Au moment de l’ouverture de l’autoroute 25, en 1965, les travaux de construction du boulevard ont avancé, mais on rencontre quelques obstacles. D’une part, les frais de construction sont beaucoup plus élevés que prévu, et d’autre part, il faut exproprier le garage de Gérard Quevillon qui se trouve sur une partie de l’intersection Moody.

Toujours en 1965, on finit par trouver un nom au «Grand Boulevard» qui devient le «boulevard des Seigneurs». Si, de façon générale, il évoque le passage des nombreux seigneurs qui ont été propriétaires de la seigneurie de Terrebonne, les élus cherchaient surtout à honorer le rôle que Joseph Masson a joué dans l’évolution de cette ville.

Le boulevard «des Seigneurs»

Une surprise attend toutefois les élus municipaux puisque le coût réel des travaux dépassera les 600 000 $. Comme on peut le constater, les dépassements de coût ont un certain historique au Québec!
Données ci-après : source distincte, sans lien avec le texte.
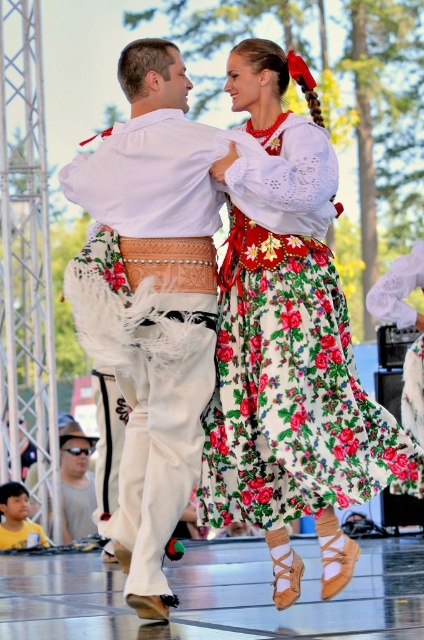
Question: From the image, what is the correct spatial relationship of floral cotton skirt at center in relation to white leather pants at center?

Choices:
 (A) left
 (B) right

Answer: (B)

Question: Is floral cotton skirt at center bigger than white leather pants at center?

Choices:
 (A) yes
 (B) no

Answer: (A)

Question: Is floral cotton skirt at center in front of white leather pants at center?

Choices:
 (A) yes
 (B) no

Answer: (A)

Question: Among these objects, which one is farthest from the camera?

Choices:
 (A) floral cotton skirt at center
 (B) white leather pants at center

Answer: (B)

Question: Which point is farther from the camera taking this photo?

Choices:
 (A) (108, 188)
 (B) (212, 509)

Answer: (B)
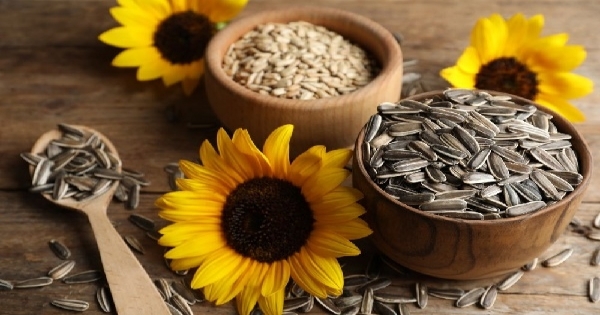
You are a GUI agent. You are given a task and a screenshot of the screen. Output one action in this format:
    pyautogui.click(x=<x>, y=<y>)
    Task: Click on the wooden bowl
    This screenshot has width=600, height=315.
    Given the screenshot: What is the action you would take?
    pyautogui.click(x=333, y=120)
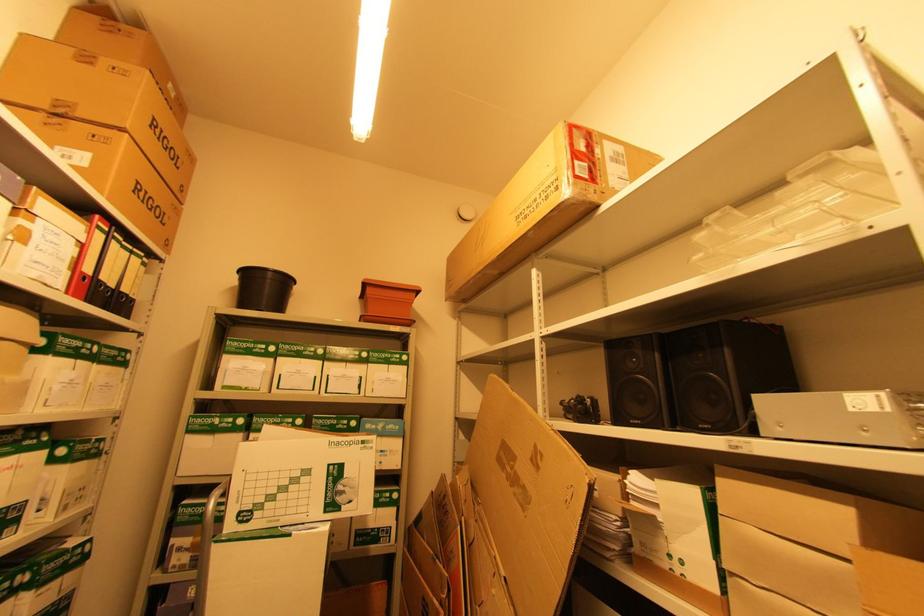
Si bien qu’en 1965, la Ville doit procéder à deux règlements d’emprunts totalisant 571 000 $, afin de payer les égouts pluviaux, le pavage, les trottoirs et l’éclairage du boulevard. Mais l’opposition se mobilise. À sa tête, Fabien Chartrand, propriétaire de l’Hôtel Central, rue Saint-Pierre, adversaire du maire Paquin, craint assurément que la venue du boulevard crée une compétition commerciale avec «bas du village». Il a donc plusieurs motivations à son opposition. Le groupe d’opposants parvient à faire tenir un référendum, le 10 juillet 1965, mais les résultats positifs donnent le feu vert aux élus et les travaux vont de l’avant.

Finalement, le 11 mai 1967, on procède à la cérémonie inaugurale. L’année suivante, l’épicier Ernest Beausoleil, opérant sous la bannière Métro, inaugure le premier marché d’alimentation à grande surface des environs. Quelques autres commerces se joignent à lui, dont la grande pharmacie d’Yves Mathieu, la Régie des Alcools (attendu depuis si longtemps), quelques boutiques et un petit restaurant. Ce fut la pierre de lance de l’artère commerciale. Notons que Beausoleil avait aussi maintenu son épicerie dans le «village». Dans les quelques années qui suivent, l’attrait commercial du boulevard des Seigneurs attire de nombreux autres commerçants du «bas du village», ce qui eut un impact négatif sur ce quartier qui perd progressivement sa vocation. Il tombe donc dans une période latente, jusqu’à l’essor touristique du Vieux-Terrebonne, amorcé au milieu des années 1980.

Sources : Jacques Corbeil et Aimé Despatis — Terrebonne, 110 ans d’histoire du conseil municipal (1853-1963); Terrebonne, 30 ans d’histoire du conseil municipal (1964-1993) et 70 ans de vie municipale de Saint-Louis-de-Terrebonne, 1993.